§ EXERCISE DIRECTIONS
Copy each line below that has "ways".
= = = = =
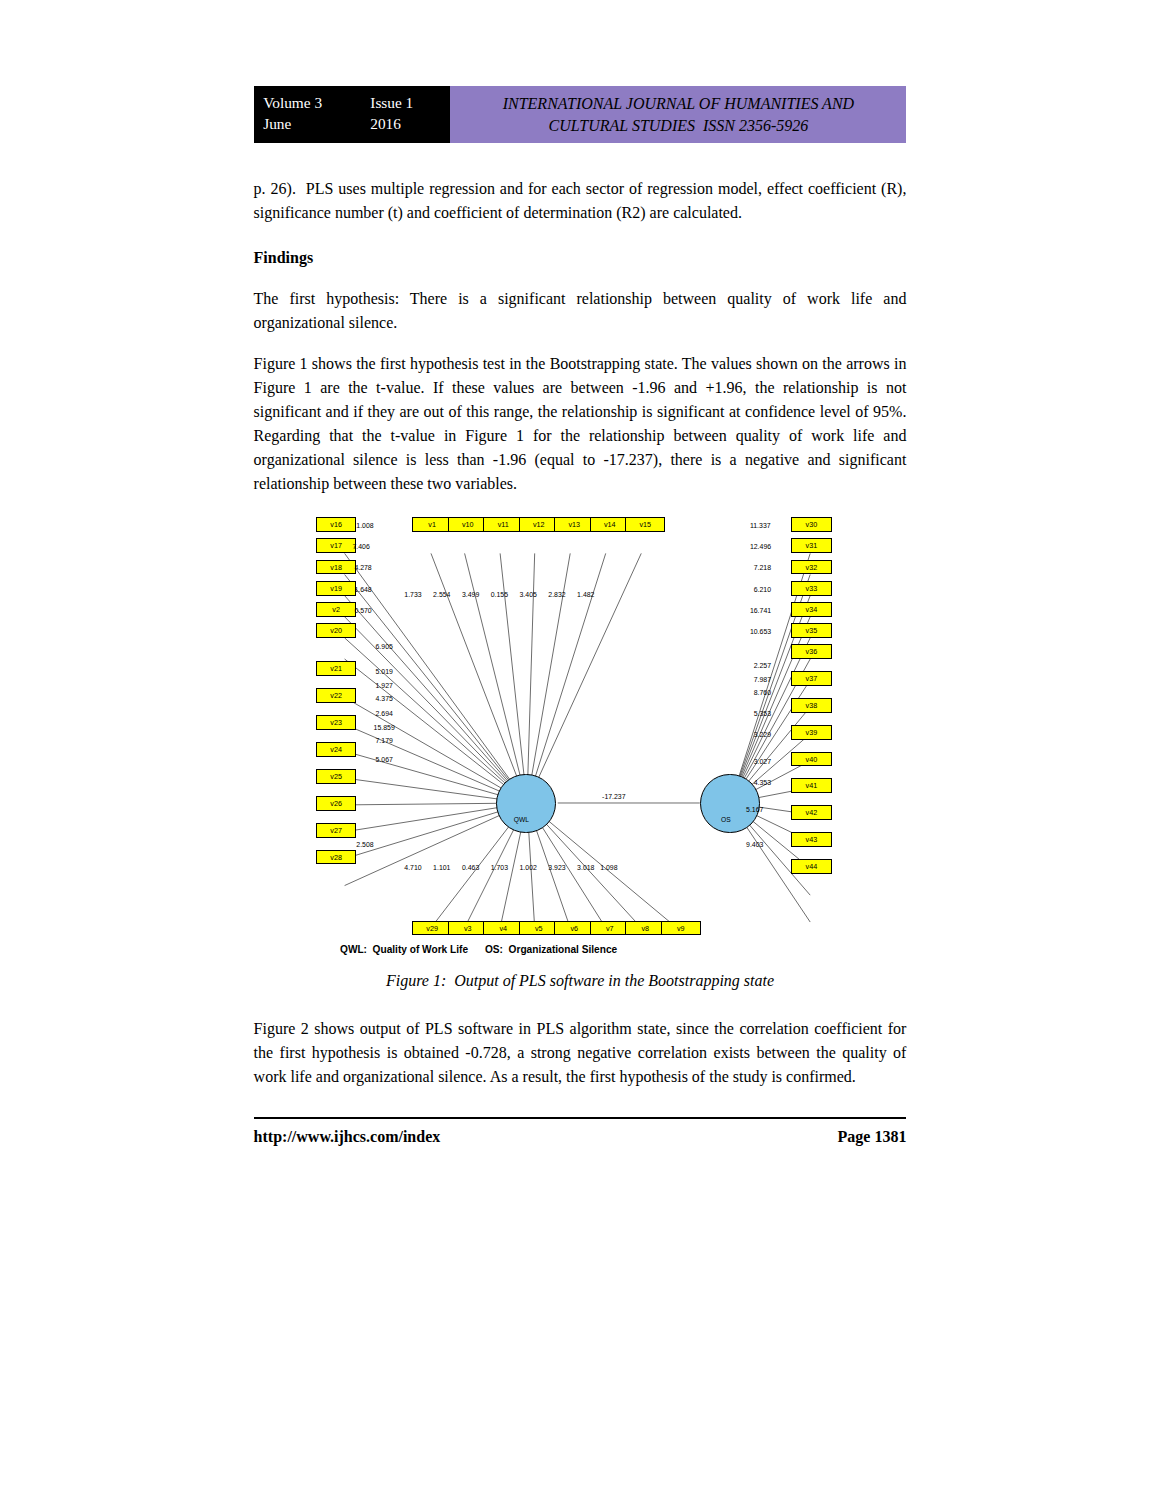| Volume 3 | Issue 1 |
| June | 2016 |
INTERNATIONAL JOURNAL OF HUMANITIES AND
CULTURAL STUDIES ISSN 2356-5926
p. 26). PLS uses multiple regression and for each sector of regression model, effect coefficient (R), significance number (t) and coefficient of determination (R2) are calculated.
Findings
The first hypothesis: There is a significant relationship between quality of work life and organizational silence.
Figure 1 shows the first hypothesis test in the Bootstrapping state. The values shown on the arrows in Figure 1 are the t-value. If these values are between -1.96 and +1.96, the relationship is not significant and if they are out of this range, the relationship is significant at confidence level of 95%. Regarding that the t-value in Figure 1 for the relationship between quality of work life and organizational silence is less than -1.96 (equal to -17.237), there is a negative and significant relationship between these two variables.
v1
v10
v11
v12
v13
v14
v15
v16
v17
v18
v19
v2
v20
v21
v22
v23
v24
v25
v26
v27
v28
v29
v3
v4
v5
v6
v7
v8
v9
v30
v31
v32
v33
v34
v35
v36
v37
v38
v39
v40
v41
v42
v43
v44
QWL
OS
1.733
2.554
3.499
0.155
3.405
2.832
1.482
1.008
7.406
4.278
1.648
0.570
6.905
5.019
1.927
4.375
2.694
15.859
7.179
5.067
2.508
4.710
1.101
0.463
1.703
1.002
3.923
3.018
1.098
-17.237
11.337
12.496
7.218
6.210
16.741
10.653
2.257
7.987
8.760
5.353
3.229
3.027
4.353
5.167
9.403
QWL: Quality of Work Life OS: Organizational Silence
Figure 1: Output of PLS software in the Bootstrapping state
Figure 2 shows output of PLS software in PLS algorithm state, since the correlation coefficient for the first hypothesis is obtained -0.728, a strong negative correlation exists between the quality of work life and organizational silence. As a result, the first hypothesis of the study is confirmed.
http://www.ijhcs.com/index Page 1381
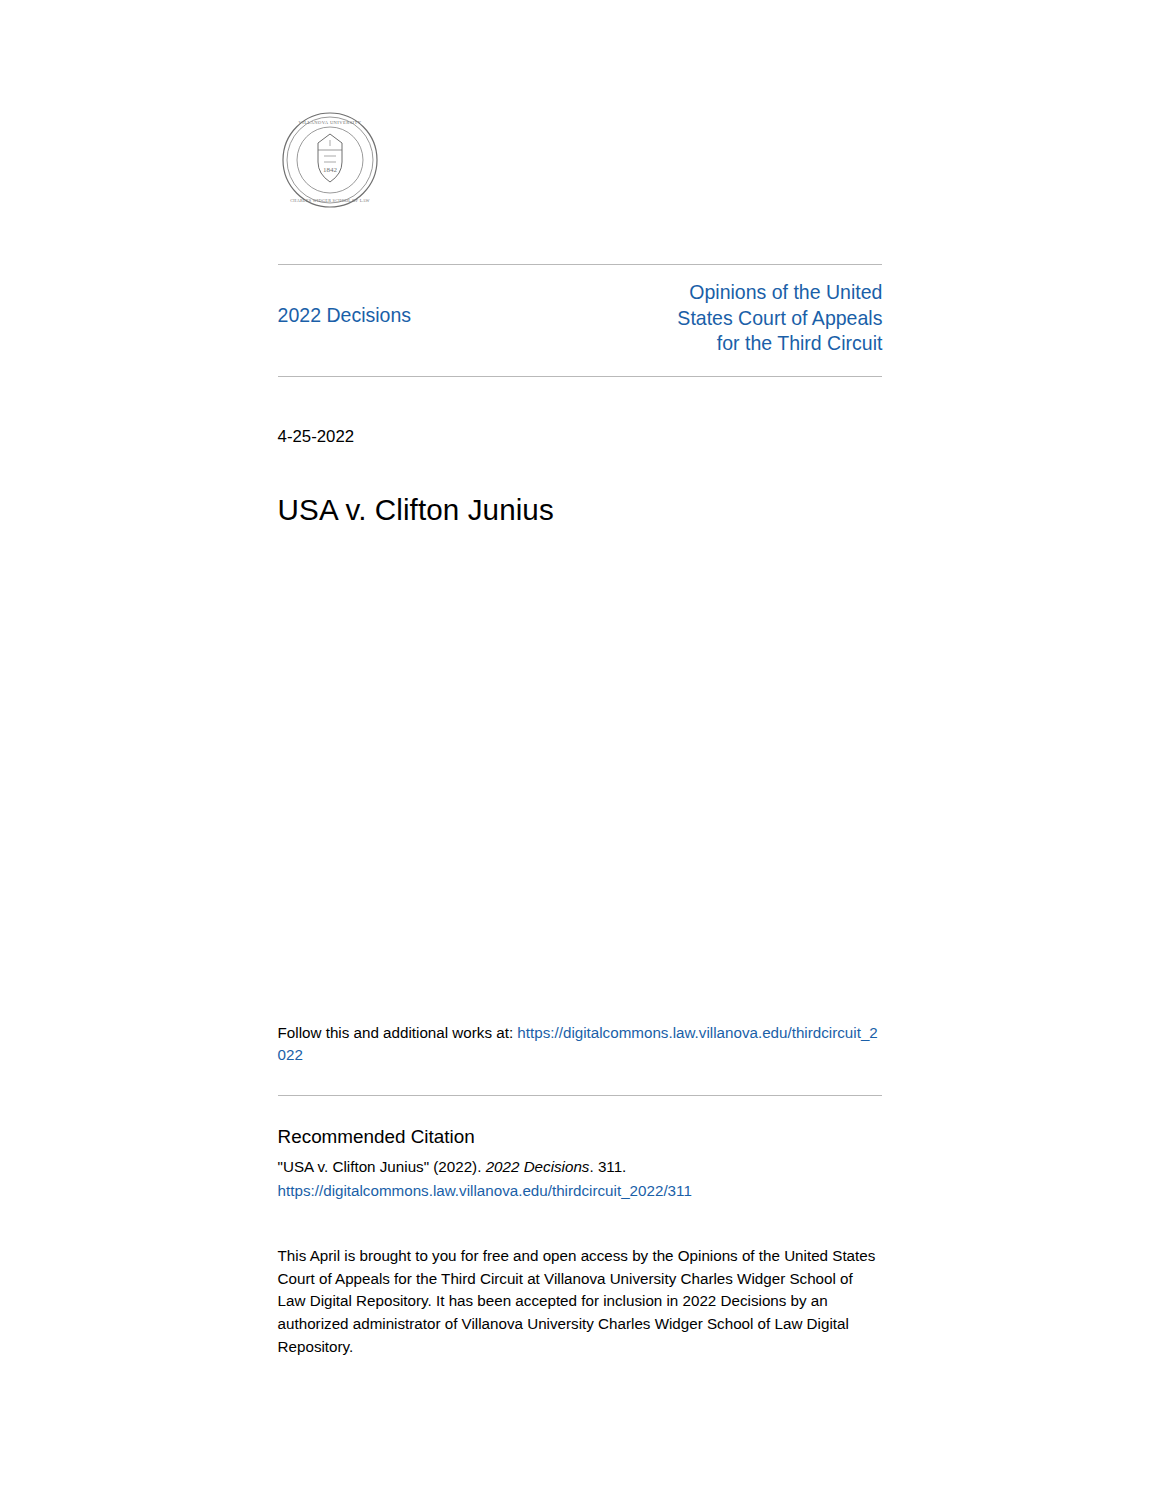1842 VILLANOVA UNIVERSITY CHARLES WIDGER SCHOOL OF LAW
2022 Decisions
Opinions of the United
States Court of Appeals
for the Third Circuit
4-25-2022
USA v. Clifton Junius
Follow this and additional works at: https://digitalcommons.law.villanova.edu/thirdcircuit_2022
Recommended Citation
"USA v. Clifton Junius" (2022). 2022 Decisions. 311.
https://digitalcommons.law.villanova.edu/thirdcircuit_2022/311
This April is brought to you for free and open access by the Opinions of the United States Court of Appeals for the Third Circuit at Villanova University Charles Widger School of Law Digital Repository. It has been accepted for inclusion in 2022 Decisions by an authorized administrator of Villanova University Charles Widger School of Law Digital Repository.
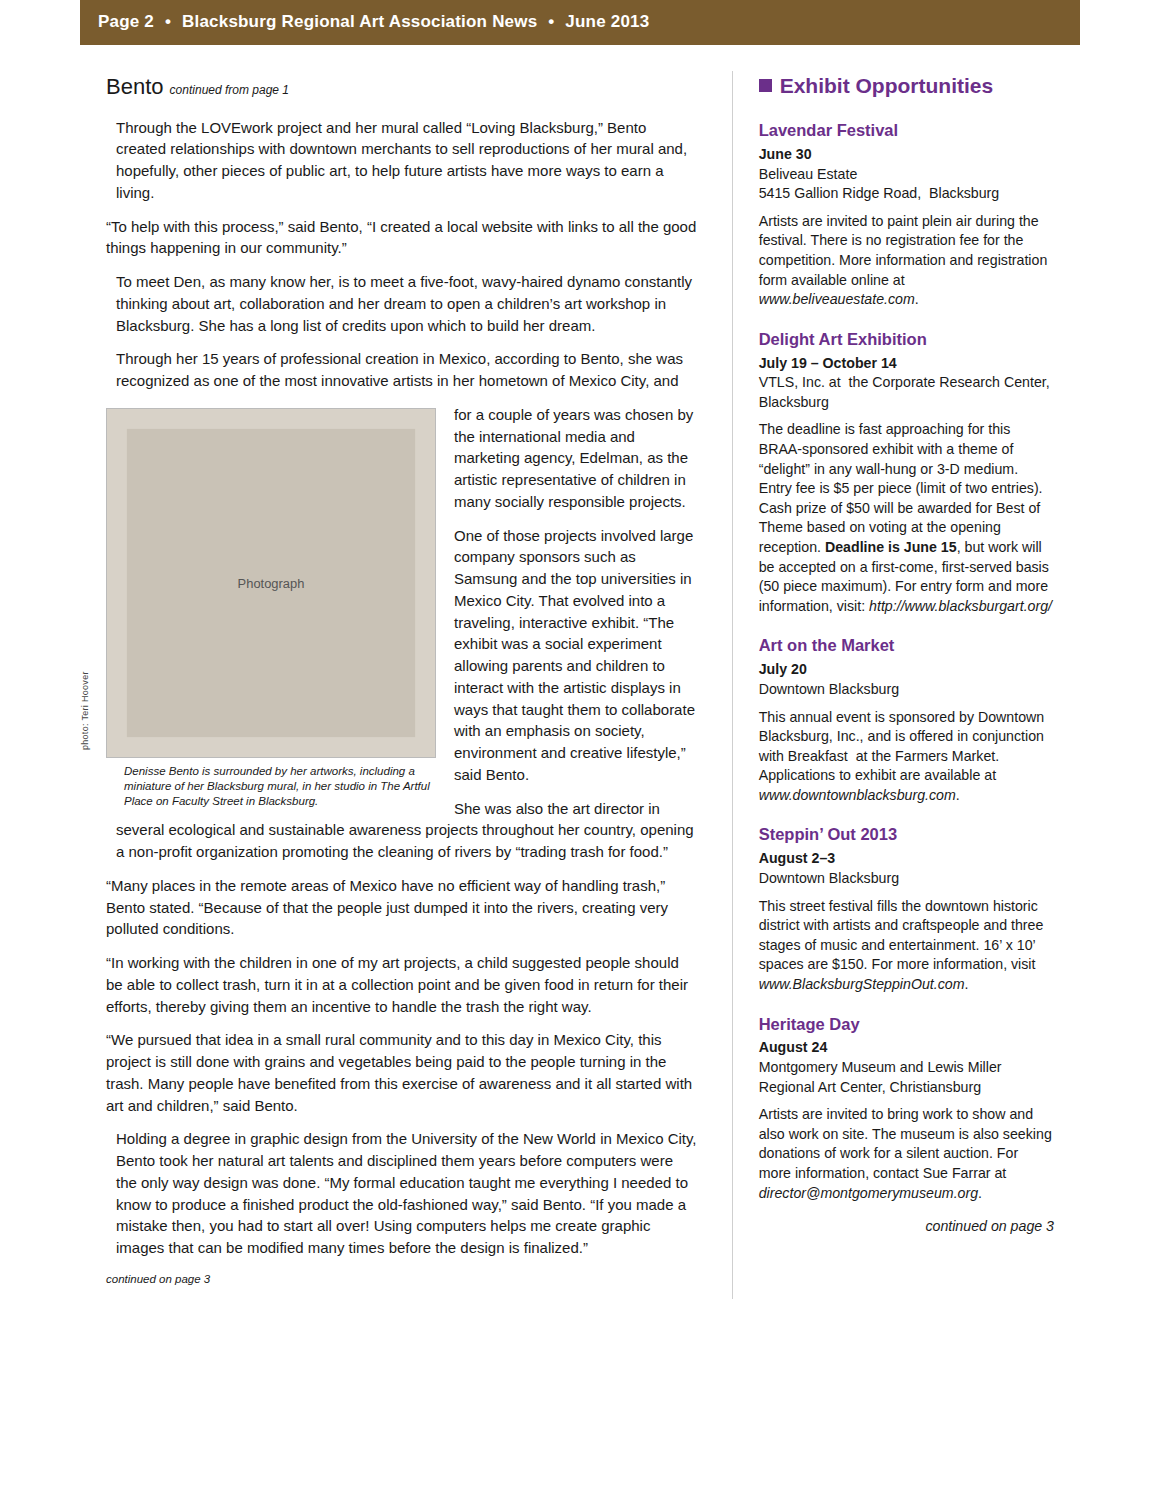Page 2 • Blacksburg Regional Art Association News • June 2013
Bento continued from page 1
Through the LOVEwork project and her mural called “Loving Blacksburg,” Bento created relationships with downtown merchants to sell reproductions of her mural and, hopefully, other pieces of public art, to help future artists have more ways to earn a living.
“To help with this process,” said Bento, “I created a local website with links to all the good things happening in our community.”
To meet Den, as many know her, is to meet a five-foot, wavy-haired dynamo constantly thinking about art, collaboration and her dream to open a children’s art workshop in Blacksburg. She has a long list of credits upon which to build her dream.
Through her 15 years of professional creation in Mexico, according to Bento, she was recognized as one of the most innovative artists in her hometown of Mexico City, and
photo: Teri Hoover
Denisse Bento is surrounded by her artworks, including a miniature of her Blacksburg mural, in her studio in The Artful Place on Faculty Street in Blacksburg.
for a couple of years was chosen by the international media and marketing agency, Edelman, as the artistic representative of children in many socially responsible projects.
One of those projects involved large company sponsors such as Samsung and the top universities in Mexico City. That evolved into a traveling, interactive exhibit. “The exhibit was a social experiment allowing parents and children to interact with the artistic displays in ways that taught them to collaborate with an emphasis on society, environment and creative lifestyle,” said Bento.
She was also the art director in several ecological and sustainable awareness projects throughout her country, opening a non-profit organization promoting the cleaning of rivers by “trading trash for food.”
“Many places in the remote areas of Mexico have no efficient way of handling trash,” Bento stated. “Because of that the people just dumped it into the rivers, creating very polluted conditions.
“In working with the children in one of my art projects, a child suggested people should be able to collect trash, turn it in at a collection point and be given food in return for their efforts, thereby giving them an incentive to handle the trash the right way.
“We pursued that idea in a small rural community and to this day in Mexico City, this project is still done with grains and vegetables being paid to the people turning in the trash. Many people have benefited from this exercise of awareness and it all started with art and children,” said Bento.
Holding a degree in graphic design from the University of the New World in Mexico City, Bento took her natural art talents and disciplined them years before computers were the only way design was done. “My formal education taught me everything I needed to know to produce a finished product the old-fashioned way,” said Bento. “If you made a mistake then, you had to start all over! Using computers helps me create graphic images that can be modified many times before the design is finalized.”
continued on page 3
Exhibit Opportunities
Lavendar Festival
June 30
Beliveau Estate
5415 Gallion Ridge Road, Blacksburg
Artists are invited to paint plein air during the festival. There is no registration fee for the competition. More information and registration form available online at www.beliveauestate.com.
Delight Art Exhibition
July 19 – October 14
VTLS, Inc. at the Corporate Research Center, Blacksburg
The deadline is fast approaching for this BRAA-sponsored exhibit with a theme of “delight” in any wall-hung or 3-D medium. Entry fee is $5 per piece (limit of two entries). Cash prize of $50 will be awarded for Best of Theme based on voting at the opening reception. Deadline is June 15, but work will be accepted on a first-come, first-served basis (50 piece maximum). For entry form and more information, visit: http://www.blacksburgart.org/
Art on the Market
July 20
Downtown Blacksburg
This annual event is sponsored by Downtown Blacksburg, Inc., and is offered in conjunction with Breakfast at the Farmers Market. Applications to exhibit are available at www.downtownblacksburg.com.
Steppin’ Out 2013
August 2–3
Downtown Blacksburg
This street festival fills the downtown historic district with artists and craftspeople and three stages of music and entertainment. 16’ x 10’ spaces are $150. For more information, visit www.BlacksburgSteppinOut.com.
Heritage Day
August 24
Montgomery Museum and Lewis Miller Regional Art Center, Christiansburg
Artists are invited to bring work to show and also work on site. The museum is also seeking donations of work for a silent auction. For more information, contact Sue Farrar at director@montgomerymuseum.org.
continued on page 3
= = = = =
§ SOLVED PROBLEM
Through the LOVEwork project and her mural called “Loving Blacksburg,” Bento created relationships with downtown merchants to sell reproductions of her mural and, hopefully, other pieces of public art, to help future artists have more ways to earn a living.
One of those projects involved large company sponsors such as Samsung and the top universities in Mexico City. That evolved into a traveling, interactive exhibit. “The exhibit was a social experiment allowing parents and children to interact with the artistic displays in ways that taught them to collaborate with an emphasis on society, environment and creative lifestyle,” said Bento.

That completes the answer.